The task ->
Among the records that follow, find the line with "INFORMACIJE" and the line with "Es un galardón". Set down those lines and all lines between them exactly, without adding anything.

--- Supplied entries Enclosed Below ---

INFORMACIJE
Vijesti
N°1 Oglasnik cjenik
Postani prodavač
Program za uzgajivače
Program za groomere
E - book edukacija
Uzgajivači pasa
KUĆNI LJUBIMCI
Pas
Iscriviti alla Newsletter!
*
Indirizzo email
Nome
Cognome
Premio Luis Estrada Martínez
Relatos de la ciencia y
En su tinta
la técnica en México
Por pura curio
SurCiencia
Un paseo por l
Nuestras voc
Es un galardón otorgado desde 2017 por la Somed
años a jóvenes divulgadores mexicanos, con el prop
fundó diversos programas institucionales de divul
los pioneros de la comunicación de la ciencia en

--- End of Enclosed Supplied entries ---
--- Supplied entries Enclosed Below ---

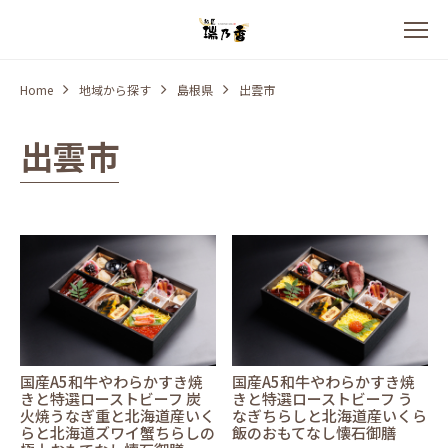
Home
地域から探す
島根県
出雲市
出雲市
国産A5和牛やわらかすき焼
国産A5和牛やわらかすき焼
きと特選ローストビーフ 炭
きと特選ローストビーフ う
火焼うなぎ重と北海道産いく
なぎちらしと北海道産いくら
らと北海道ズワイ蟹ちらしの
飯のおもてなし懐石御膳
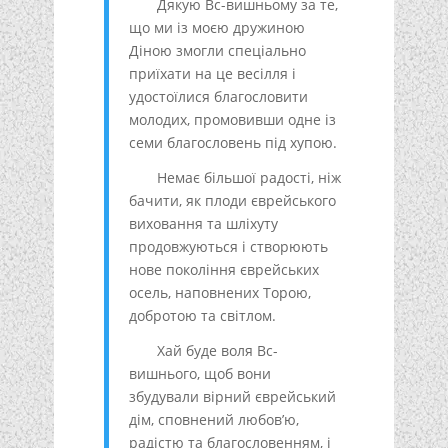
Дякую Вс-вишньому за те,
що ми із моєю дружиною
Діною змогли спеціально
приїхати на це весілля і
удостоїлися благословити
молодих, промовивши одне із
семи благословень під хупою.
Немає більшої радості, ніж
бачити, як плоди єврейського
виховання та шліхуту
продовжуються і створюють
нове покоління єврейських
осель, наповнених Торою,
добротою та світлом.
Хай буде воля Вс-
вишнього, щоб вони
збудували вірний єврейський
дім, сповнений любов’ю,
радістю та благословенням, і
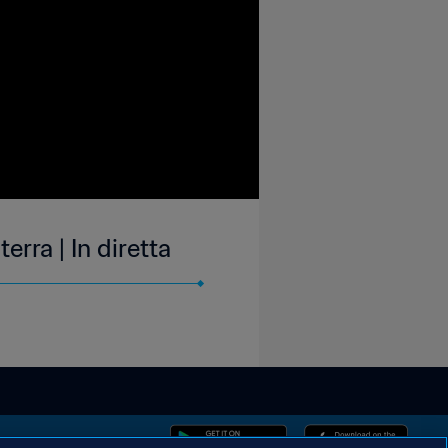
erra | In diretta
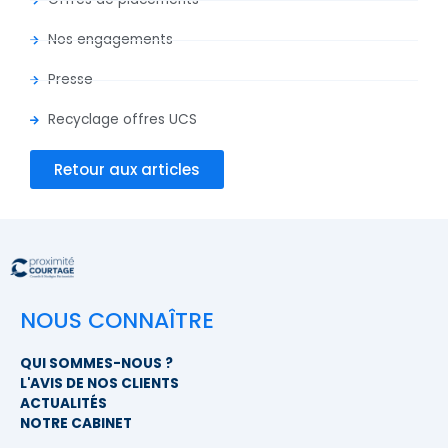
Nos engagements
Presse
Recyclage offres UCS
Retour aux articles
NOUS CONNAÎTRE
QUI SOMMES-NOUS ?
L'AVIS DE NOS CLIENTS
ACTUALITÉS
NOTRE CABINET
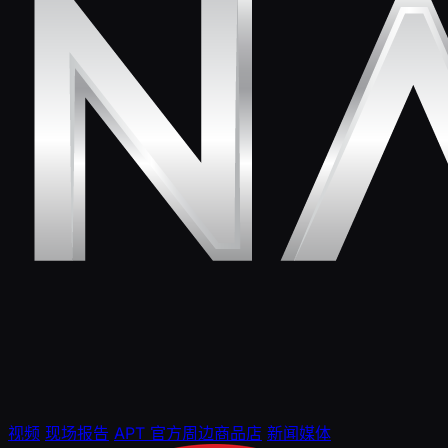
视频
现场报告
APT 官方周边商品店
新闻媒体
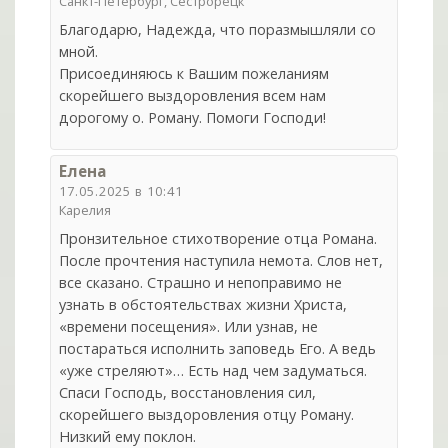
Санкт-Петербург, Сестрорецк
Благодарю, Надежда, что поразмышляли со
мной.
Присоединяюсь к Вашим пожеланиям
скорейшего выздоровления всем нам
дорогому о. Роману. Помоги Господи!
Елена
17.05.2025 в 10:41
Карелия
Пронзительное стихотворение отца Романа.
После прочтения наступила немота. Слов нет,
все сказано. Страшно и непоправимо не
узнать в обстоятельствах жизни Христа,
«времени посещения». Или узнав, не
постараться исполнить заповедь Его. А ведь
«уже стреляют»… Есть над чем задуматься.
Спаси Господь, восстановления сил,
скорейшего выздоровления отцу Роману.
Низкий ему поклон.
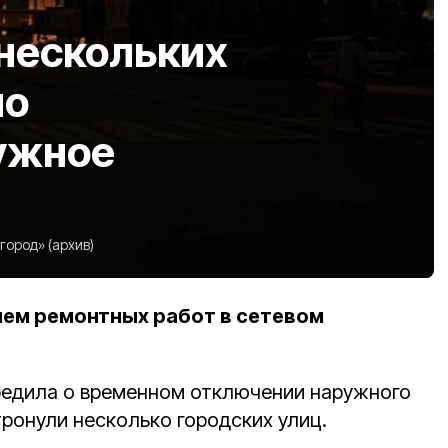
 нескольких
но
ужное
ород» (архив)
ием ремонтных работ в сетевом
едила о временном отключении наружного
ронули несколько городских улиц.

--- End of Enclosed Supplied entries ---

Written response ->
INFORMACIJE
Vijesti
N°1 Oglasnik cjenik
Postani prodavač
Program za uzgajivače
Program za groomere
E - book edukacija
Uzgajivači pasa
KUĆNI LJUBIMCI
Pas
Iscriviti alla Newsletter!
*
Indirizzo email
Nome
Cognome
Premio Luis Estrada Martínez
Relatos de la ciencia y
En su tinta
la técnica en México
Por pura curio
SurCiencia
Un paseo por l
Nuestras voc
Es un galardón otorgado desde 2017 por la Somed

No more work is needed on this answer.